**Data for the task**
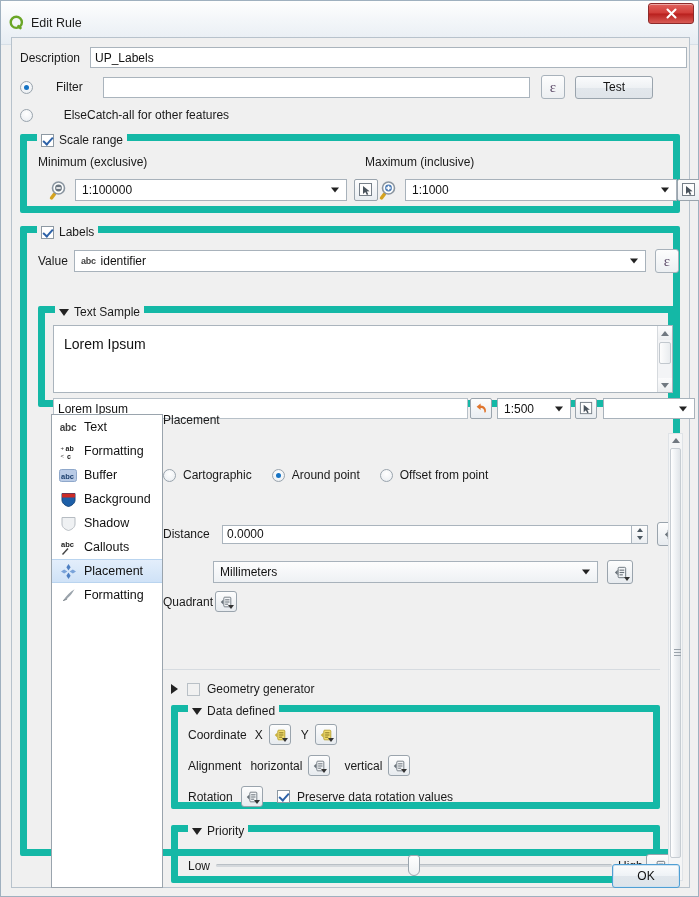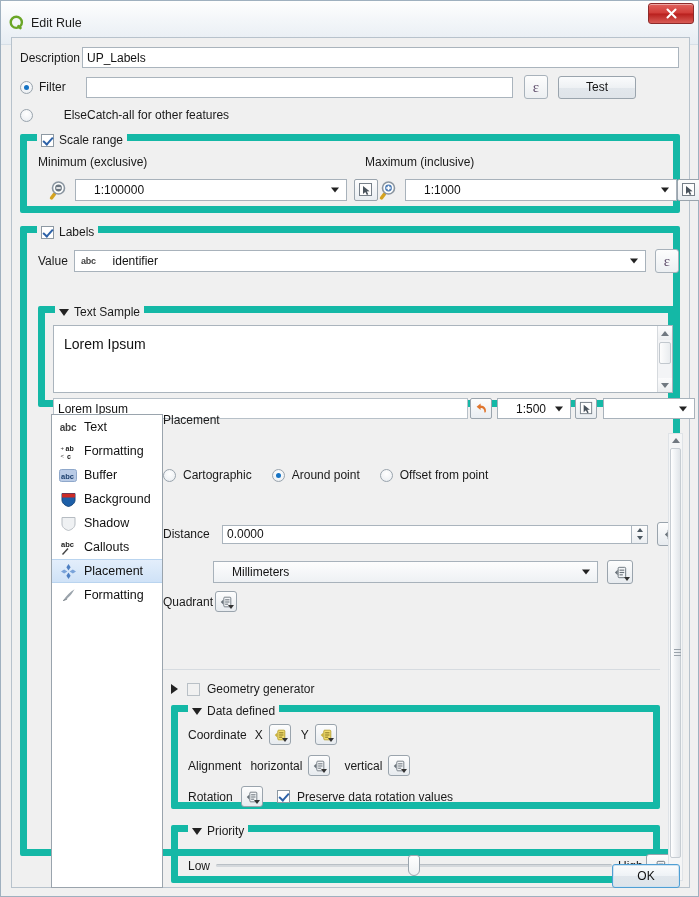--- a/index.html
+++ b/index.html
@@ -73,21 +73,21 @@
     border: 1px solid #a8b2bb; height: 22px;
     display: flex; align-items: center; font-size: 12px; color: #111;
     padding: 0 0 0 6px; position: relative;
   }
   .combo.white { background: #ffffff; }
   .combo .arrow {
     position: absolute; right: 7px; top: 50%; transform: translateY(-50%);
     width: 0; height: 0; border-left: 4.5px solid transparent;
     border-right: 4.5px solid transparent; border-top: 5px solid #222;
   }
-  .combo .cval { overflow: hidden; white-space: nowrap; margin-left: 12px; }
+  .combo .cval { overflow: hidden; white-space: nowrap; }
 
   
   .radio {
     width: 13px; height: 13px; border-radius: 50%;
     border: 1px solid #9aa4ad;
     background: radial-gradient(circle at 50% 35%, #ffffff 0%, #eef1f4 70%, #dbe1e7 100%);
     display: inline-block; position: relative; flex: none;
   }
   .radio.on::after {
     content: ""; position: absolute; left: 3px; top: 3px;
@@ -255,28 +255,28 @@
     <span class="title-text">Edit Rule</span>
     <div class="close-btn">
       <svg width="11" height="11" viewBox="0 0 11 11" aria-hidden="true">
         <path d="M1.5 1.5 L9.5 9.5 M9.5 1.5 L1.5 9.5" stroke="#ffffff" stroke-width="2.1" stroke-linecap="round"></path>
       </svg>
     </div>
   </div>
 
   <div class="dialog-body">
 
-    <div class="row" style="left:8px; top:9px;">
+    <div class="row" style="left:8px; top:9px;gap:8px;">
       <span class="lbl" style="width:62px;">Description</span>
       <span class="textinput" style="width:597px;">UP_Labels</span>
     </div>
 
     <div class="row" style="left:8px; top:37px;">
       <span class="radio on"></span>
-      <span class="lbl" style="margin-left:6px; width:47px;">Filter</span>
+      <span class="lbl" style="margin-left:23px; width:47px;">Filter</span>
       <span class="textinput" style="width:427px;"></span>
       <span class="epsbtn" style="margin-left:11px;">ε</span>
       <span class="pushbtn" style="margin-left:10px; width:78px; height:23px;">Test</span>
     </div>
 
     <div class="row" style="left:8px; top:70px;text-align:right;">
       <span class="radio"></span>
       <span class="lbl" style="margin-left:7px; width:47px;">Else</span>
       <span class="lbl">Catch-all for other features</span>
     </div>

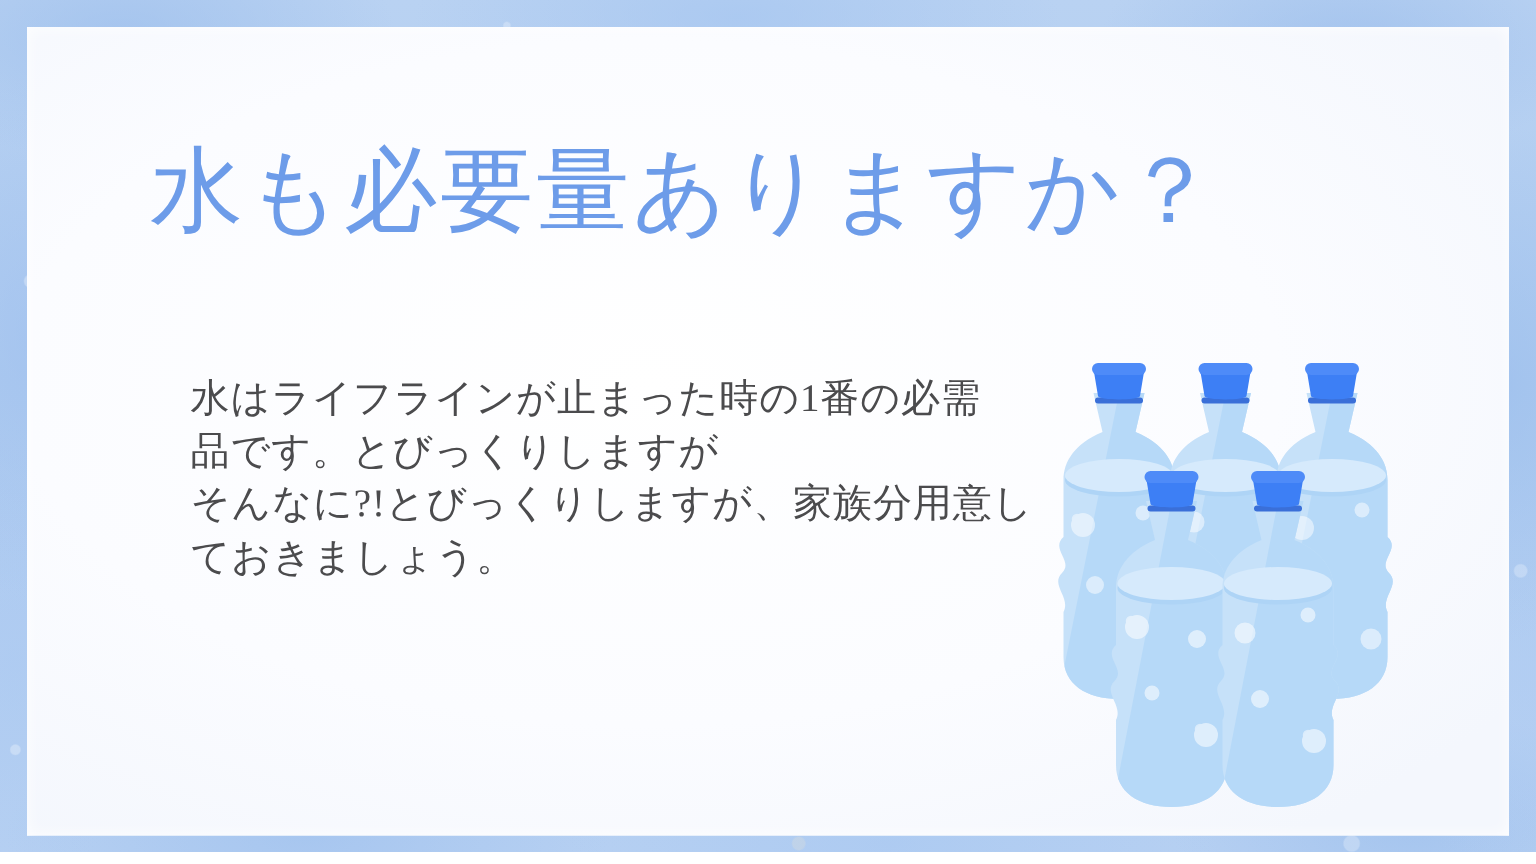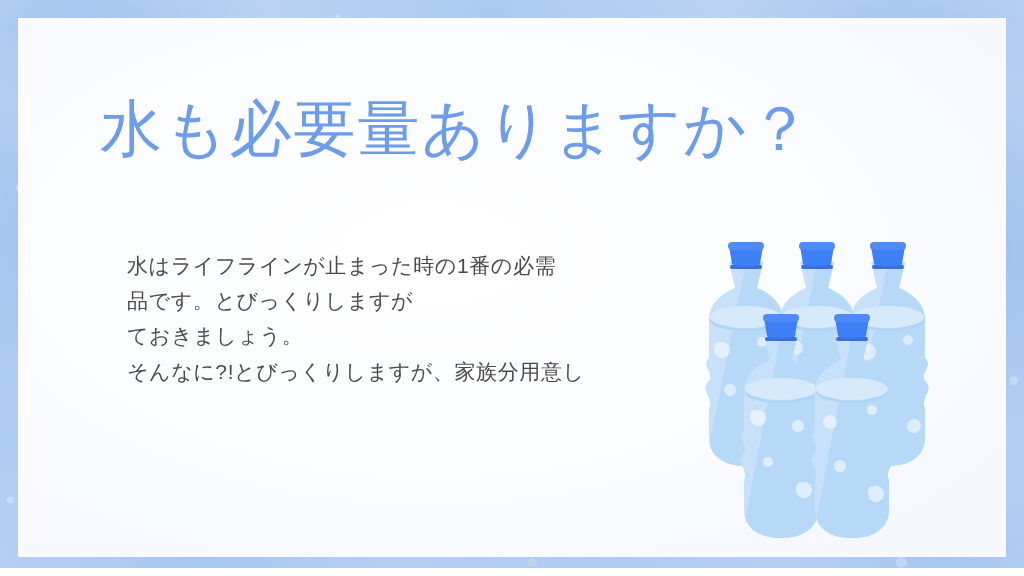--- a/index.html
+++ b/index.html
@@ -6,21 +6,21 @@
   html, body {
     margin: 0;
     padding: 0;
     background: #ffffff;
   }
   #slide {
     position: relative;
     width: 1024px;
     height: 568px;
     overflow: hidden;
-    font-family: Liberation Sans, sans-serif;
+    font-family: Liberation Serif, serif;
     background: #fbfcff;
   }
 
   
   .frame-wash {
     position: absolute;
     inset: 0;
     background:
       radial-gradient(ellipse 260px 120px at 8% 4%,  rgba(150,186,235,0.55), rgba(150,186,235,0) 70%),
       radial-gradient(ellipse 300px 100px at 48% 2%, rgba(163,196,240,0.60), rgba(163,196,240,0) 72%),
@@ -80,21 +80,21 @@
     font-weight: 400;
     white-space: nowrap;
   }
 
   
   .body-copy {
     position: absolute;
     left: 127px;
     top: 248px;
     width: 560px;
-    font-size: 21px;
+    font-size: 26px;
     line-height: 35.2px;
     letter-spacing: 0.6px;
     color: #4b4b4d;
   }
   .body-copy .ln { display: block; white-space: nowrap; }
 
   
   .bottles {
     position: absolute;
     left: 700px;
@@ -112,22 +112,22 @@
   <div class="frame-wash"></div>
   <div class="frame-speckle"></div>
 
   <div class="card"></div>
 
   <div class="title">水も必要量ありますか？</div>
 
   <div class="body-copy">
     <span class="ln">水はライフラインが止まった時の1番の必需</span>
     <span class="ln">品です。とびっくりしますが</span>
+    <span class="ln">そんなに?!とびっくりしますが、家族分用意し</span>
     <span class="ln">ておきましょう。</span>
-    <span class="ln">そんなに?!とびっくりしますが、家族分用意し</span>
   </div>
 
   <div class="bottles">
     <svg viewBox="0 0 250 330" xmlns="http://www.w3.org/2000/svg" aria-hidden="true">
       <defs>
 
         <path id="btl" d="
           M -17,0
           L -11,26
           C -30,34 -37,46 -37,58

**Required action**
Without including any pictures, please restate all the records exactly.

**Answer section**
--- a/index.html
+++ b/index.html
@@ -73,21 +73,21 @@
     border: 1px solid #a8b2bb; height: 22px;
     display: flex; align-items: center; font-size: 12px; color: #111;
     padding: 0 0 0 6px; position: relative;
   }
   .combo.white { background: #ffffff; }
   .combo .arrow {
     position: absolute; right: 7px; top: 50%; transform: translateY(-50%);
     width: 0; height: 0; border-left: 4.5px solid transparent;
     border-right: 4.5px solid transparent; border-top: 5px solid #222;
   }
-  .combo .cval { overflow: hidden; white-space: nowrap; margin-left: 12px; }
+  .combo .cval { overflow: hidden; white-space: nowrap; }
 
   
   .radio {
     width: 13px; height: 13px; border-radius: 50%;
     border: 1px solid #9aa4ad;
     background: radial-gradient(circle at 50% 35%, #ffffff 0%, #eef1f4 70%, #dbe1e7 100%);
     display: inline-block; position: relative; flex: none;
   }
   .radio.on::after {
     content: ""; position: absolute; left: 3px; top: 3px;
@@ -255,28 +255,28 @@
     <span class="title-text">Edit Rule</span>
     <div class="close-btn">
       <svg width="11" height="11" viewBox="0 0 11 11" aria-hidden="true">
         <path d="M1.5 1.5 L9.5 9.5 M9.5 1.5 L1.5 9.5" stroke="#ffffff" stroke-width="2.1" stroke-linecap="round"></path>
       </svg>
     </div>
   </div>
 
   <div class="dialog-body">
 
-    <div class="row" style="left:8px; top:9px;">
+    <div class="row" style="left:8px; top:9px;gap:8px;">
       <span class="lbl" style="width:62px;">Description</span>
       <span class="textinput" style="width:597px;">UP_Labels</span>
     </div>
 
     <div class="row" style="left:8px; top:37px;">
       <span class="radio on"></span>
-      <span class="lbl" style="margin-left:6px; width:47px;">Filter</span>
+      <span class="lbl" style="margin-left:23px; width:47px;">Filter</span>
       <span class="textinput" style="width:427px;"></span>
       <span class="epsbtn" style="margin-left:11px;">ε</span>
       <span class="pushbtn" style="margin-left:10px; width:78px; height:23px;">Test</span>
     </div>
 
     <div class="row" style="left:8px; top:70px;text-align:right;">
       <span class="radio"></span>
       <span class="lbl" style="margin-left:7px; width:47px;">Else</span>
       <span class="lbl">Catch-all for other features</span>
     </div>

--- a/index.html
+++ b/index.html
@@ -6,21 +6,21 @@
   html, body {
     margin: 0;
     padding: 0;
     background: #ffffff;
   }
   #slide {
     position: relative;
     width: 1024px;
     height: 568px;
     overflow: hidden;
-    font-family: Liberation Sans, sans-serif;
+    font-family: Liberation Serif, serif;
     background: #fbfcff;
   }
 
   
   .frame-wash {
     position: absolute;
     inset: 0;
     background:
       radial-gradient(ellipse 260px 120px at 8% 4%,  rgba(150,186,235,0.55), rgba(150,186,235,0) 70%),
       radial-gradient(ellipse 300px 100px at 48% 2%, rgba(163,196,240,0.60), rgba(163,196,240,0) 72%),
@@ -80,21 +80,21 @@
     font-weight: 400;
     white-space: nowrap;
   }
 
   
   .body-copy {
     position: absolute;
     left: 127px;
     top: 248px;
     width: 560px;
-    font-size: 21px;
+    font-size: 26px;
     line-height: 35.2px;
     letter-spacing: 0.6px;
     color: #4b4b4d;
   }
   .body-copy .ln { display: block; white-space: nowrap; }
 
   
   .bottles {
     position: absolute;
     left: 700px;
@@ -112,22 +112,22 @@
   <div class="frame-wash"></div>
   <div class="frame-speckle"></div>
 
   <div class="card"></div>
 
   <div class="title">水も必要量ありますか？</div>
 
   <div class="body-copy">
     <span class="ln">水はライフラインが止まった時の1番の必需</span>
     <span class="ln">品です。とびっくりしますが</span>
+    <span class="ln">そんなに?!とびっくりしますが、家族分用意し</span>
     <span class="ln">ておきましょう。</span>
-    <span class="ln">そんなに?!とびっくりしますが、家族分用意し</span>
   </div>
 
   <div class="bottles">
     <svg viewBox="0 0 250 330" xmlns="http://www.w3.org/2000/svg" aria-hidden="true">
       <defs>
 
         <path id="btl" d="
           M -17,0
           L -11,26
           C -30,34 -37,46 -37,58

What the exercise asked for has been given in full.